Vancomycin and Neomycin Increased the Level of Inflammatory Cytokines in OVA-Challenged Mice, While Azithromycin Significantly Decreased Them

Total IgE, OVA-specific IgE, IL-4, IL-6, and IL-17A levels in BALF and total IgE in serum were measured by ELISA (Figure 7). Compared to control mice, OVA-challenged mice exhibited significantly higher levels of total IgE (Figure 7A and B), OVA-specific IgE (Figure 7C), IL-4 (Figure 7D), IL-6 (Figure 7E), and IL-17A (Figure 7F), with these effects further amplified by vancomycin and neomycin interventions. FMT significantly reduced levels of IgE and inflammatory cytokines, regardless of vancomycin and neomycin intervention. Similar to OVA-challenged mice treated with budesonide, the levels of total IgE, OVA-specific IgE, IL-4, IL-6, and IL-17A in BALF and total IgE in serum of OVA-challenged mice treated with azithromycin were significantly decreased. However, azithromycin was less effective than budesonide at reducing total IgE and OVA-specific IgE levels. Compared to budesonide, high-dose azithromycin showed no significant difference in the reduction of IL-4, IL-6, and IL-17A levels (p > 0.05). The combination of low-dose azithromycin and budesonide was superior to budesonide alone in reducing IL-6 and IL-17A levels.
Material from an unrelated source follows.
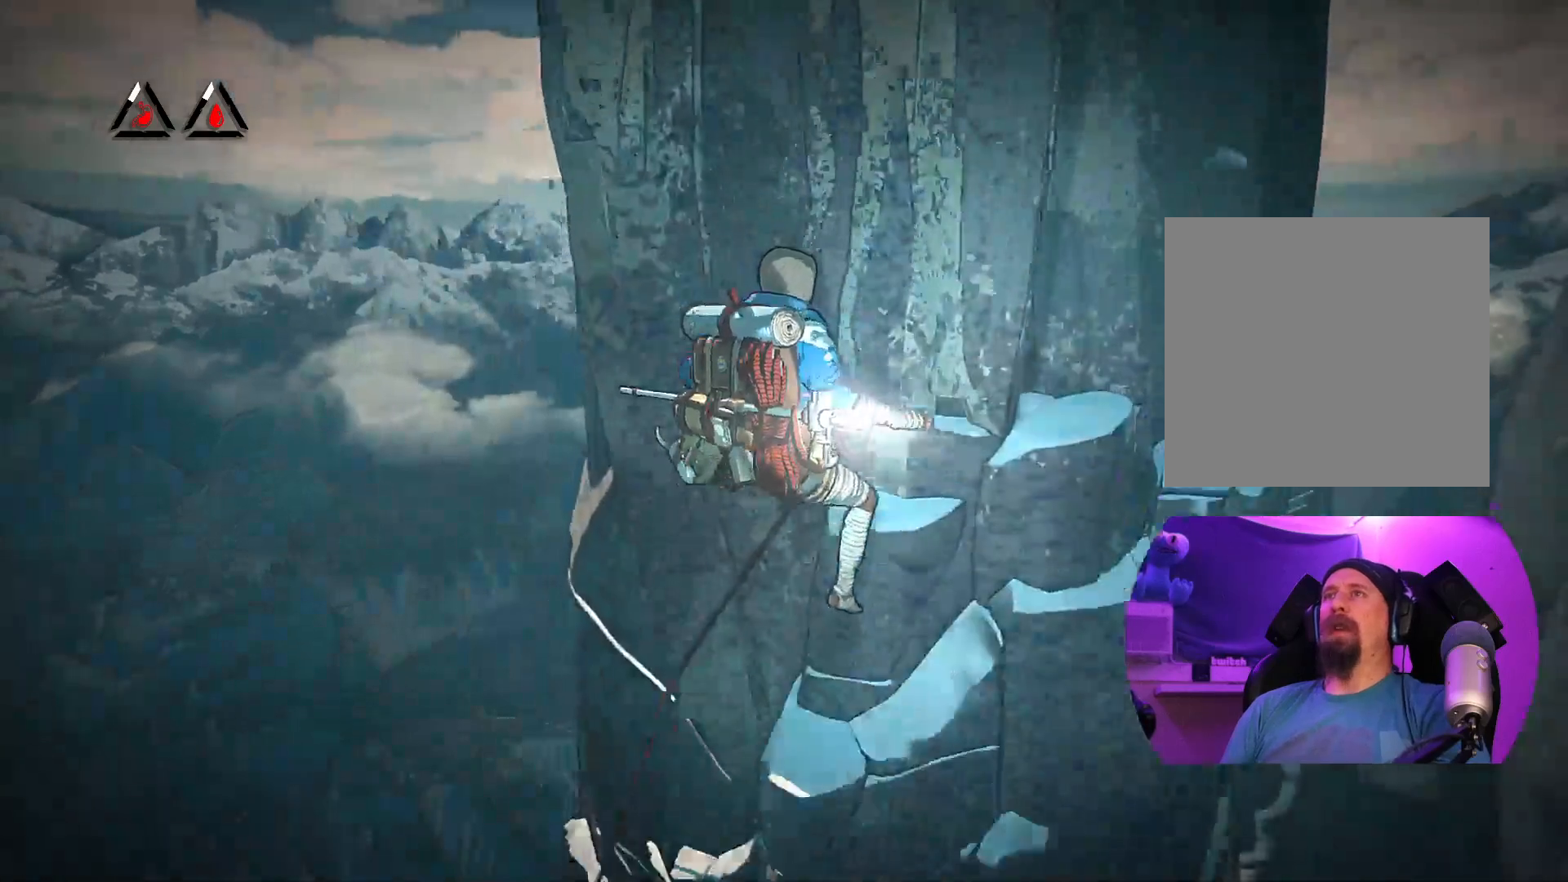
{"buttons": [], "left_stick": "center", "right_stick": "center", "events": []}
Figure 7 Effects of vancomycin and neomycin and azithromycin on IgE and inflammatory cytokines of asthmatic mice. Serum samples from different groups were collected to detect the levels of (A) total IgE. BALF samples from different groups were collected to detect the levels of (B) total IgE, (C) ovalbumin (OVA)-specific IgE, (D) IL-4, (E) IL-6, and (F) IL-17A using ELISA. Data are expressed as mean ± standard deviation (SD) and were tested using one-way ANOVA. (n = 6, *P ≤ 0.05 vs the OVA group; **P ≤ 0.01, vs the OVA group; ^#P ≤ 0.05, between the two groups; ^##P ≤ 0.01 between the two groups, ns: no difference).

Discussion

In the present study, we explored the effect of the gut-lung microbiome axis on airway inflammation in OVA-challenged asthmatic mice, revealing that azithromycin can reduce airway inflammation in asthma and may be related to the modulation of the gut-lung microbiome axis.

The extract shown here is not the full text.